Et quand, messieurs, il ne surgirait que les sucres, le traité a une véritable valeur. La consommation du sucre augmentera nécessairement en Sardaigne. Comme l'a fort bien exposé l'homme d'Etat qui est à la tête du commerce dans ce pays, la consommation du sucre y est fort limitée.
Eh bien, par suite de la réduction des droits, la consommation doit nécessairement doubler, tripler, et nous prendrons notre part dans l'alimentation de cette consommation. Ajoutez, messieurs, que presque tous les produits de nos grandes industries obtiennent des dégrèvements.
Les produits de l'industrie métallurgique, nos armes sur lesquelles les droits sont réduits à 6 p. c. et tant d'autres produits, dont je n'entreprendrai pas l'énumération qui est faite dans l'exposé des motifs et dans l'excellent rapport de l'honorable M. T'Kint de Naeyer.
D'une part donc nous obtenons un grand nombre de réductions importantes sur les produits de nos principales industries ; d'autre part nous faisons des concessions de valeur sans doute pour le Piémont, mais qui ne nous occasionnent aucun préjudice sensible. Telle est, messieurs, l'économie du traité.
L'intérêt maritime, qui est le grand intérêt pour la Sardaigne, reçoit une véritable satisfaction. En fait, quoiqu'il y ait réciprocité complète, l'assimilation des pavillons est beaucoup plus avantageuse à la Sardaigne qu'à la Belgique.
La Sardaigne, comme vous l'avez vu, possède 4,000 navires marchands ; la navigation y est à très bas prix ; nous avons 150 navires ; l'assimilation des pavillons est donc, en fait, beaucoup plus avantageuse à la Sardaigne qu'à nous. Cependant nous devons nous féliciter de cette concession. Ce qui nous manque pour notre commerce avec le Levant, ce sont des occasions de transports plus nombreuses, une navigation plus active, et si nous pouvons attirer dans nos ports un grand nombre de navires appartenant à la Sardaigne, nous aurons rendu un grand service à notre commerce d'exportation.
Nous prenons une bien faible part au marché du Levant, marché si important : comme on peut le voir dans l'exposé des motifs, nous n'exportons en Sardaigne que pour une valeur de 3 millions, et l'Angleterre seule exporte dans le port de Gênes pour une valeur de 20 millions de francs.

• [Données fournies]
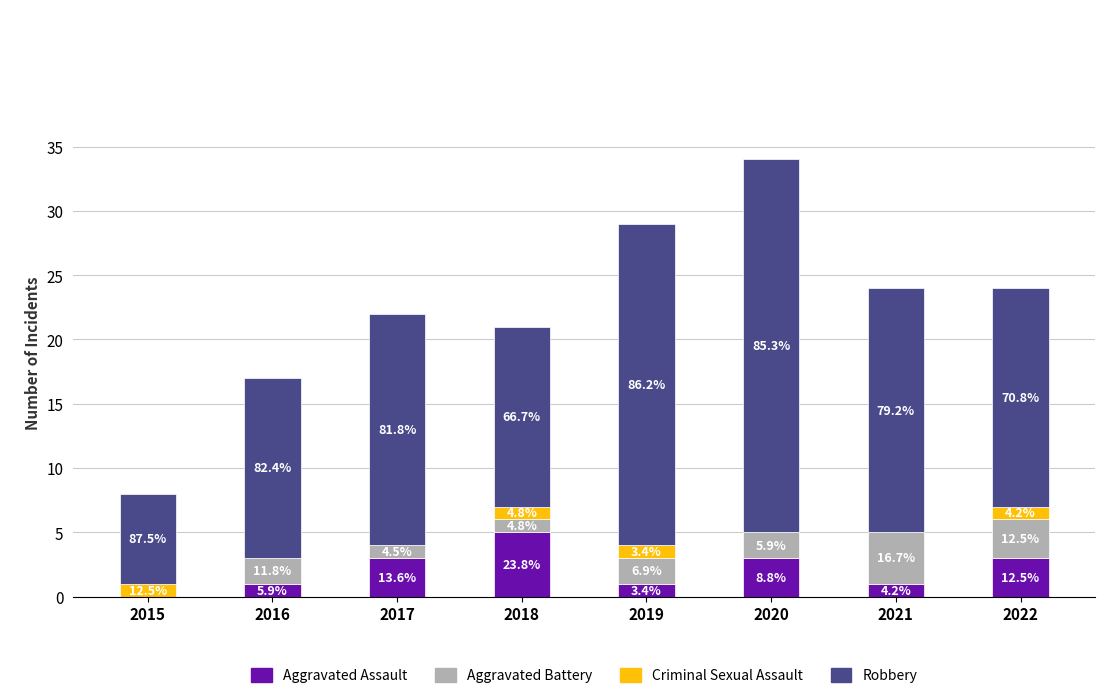

What are all the series names shown in the legend?

Aggravated Assault, Aggravated Battery, Criminal Sexual Assault, Robbery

• [Travail demandé]
**1)** Répondez à ces questions d'après le texte sur le traité avec la Sardaigne :
(a) À quel taux les droits sur nos armes sont-ils réduits ?
(b) Combien de navires marchands la Sardaigne possède-t-elle ?
(c) Pour quelle valeur l'Angleterre exporte-t-elle seule dans le port de Gênes ?
**2)** Citez le passage du texte sur le traité avec la Sardaigne compris entre « Eh bien, par » et « T'Kint de Naeyer. », ces deux segments inclus.

• [Réponses attendues]
**1)**
(a) À 6 p. c.
(b) 4 000 navires marchands.
(c) 20 millions de francs.

**2)**
Eh bien, par suite de la réduction des droits, la consommation doit nécessairement doubler, tripler, et nous prendrons notre part dans l'alimentation de cette consommation. Ajoutez, messieurs, que presque tous les produits de nos grandes industries obtiennent des dégrèvements.
Les produits de l'industrie métallurgique, nos armes sur lesquelles les droits sont réduits à 6 p. c. et tant d'autres produits, dont je n'entreprendrai pas l'énumération qui est faite dans l'exposé des motifs et dans l'excellent rapport de l'honorable M. T'Kint de Naeyer.